### Work instruction
Report the count of lines below in which the string "Figure" occurs; include nothing else.

### Records to use
------
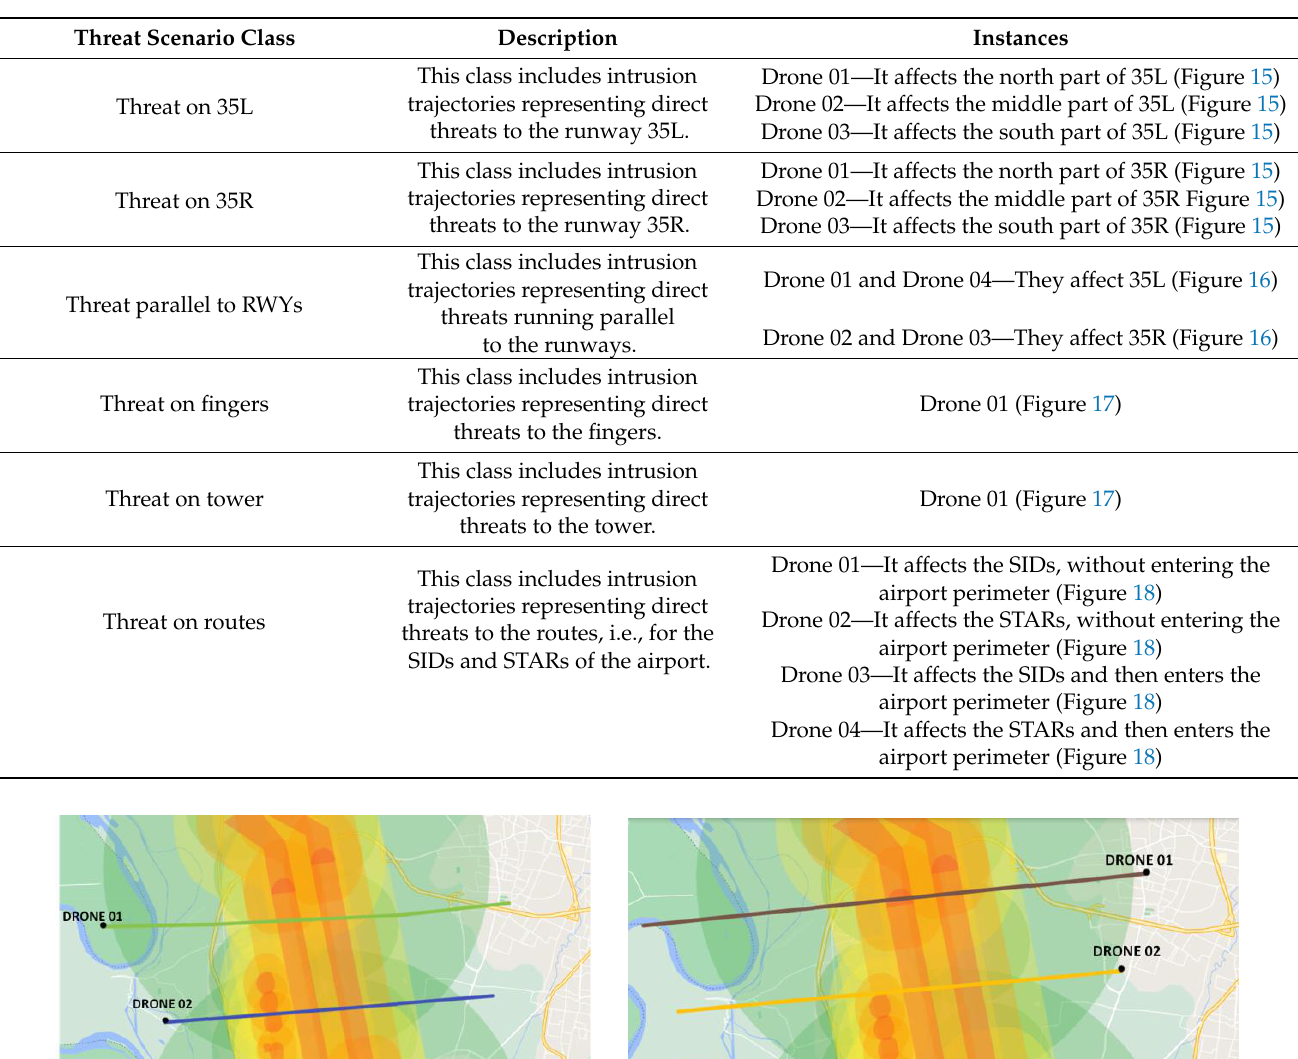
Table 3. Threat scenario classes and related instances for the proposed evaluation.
------
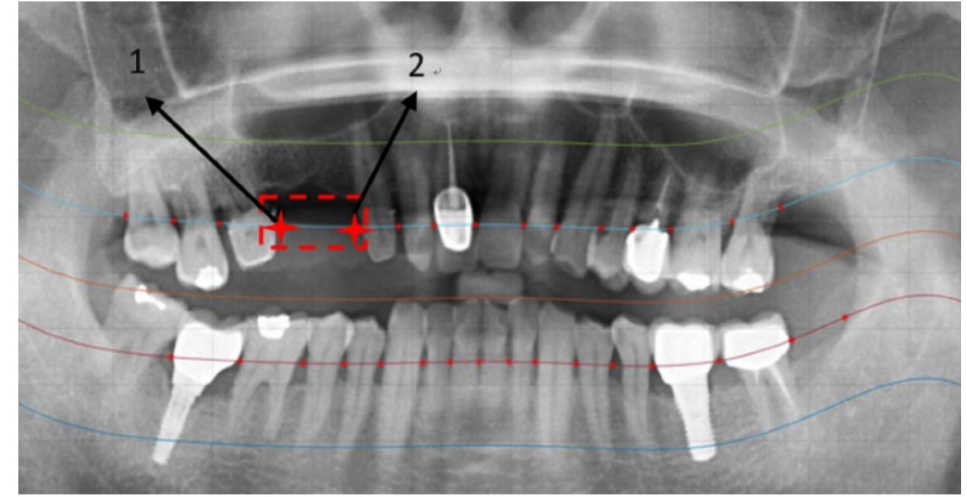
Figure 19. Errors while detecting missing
------
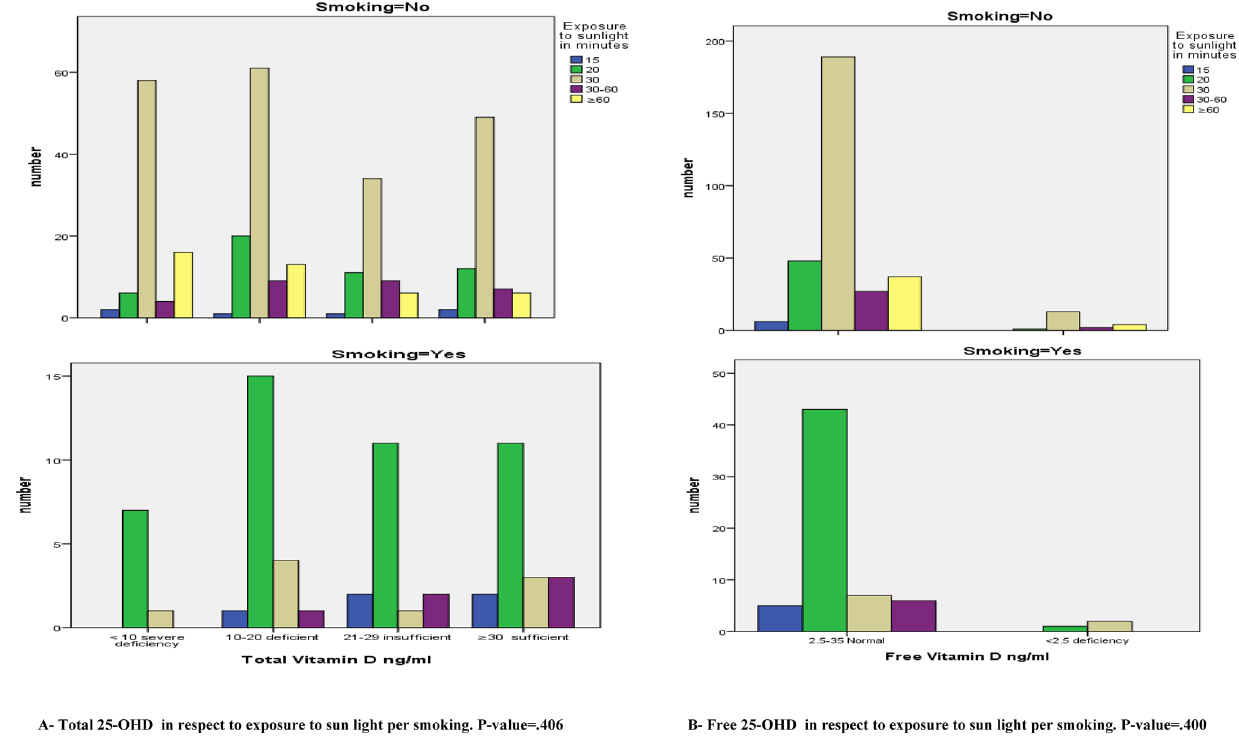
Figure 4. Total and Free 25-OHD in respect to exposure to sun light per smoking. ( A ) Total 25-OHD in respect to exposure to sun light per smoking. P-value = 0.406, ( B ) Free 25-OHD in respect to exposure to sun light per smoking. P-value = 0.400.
------
### Response
2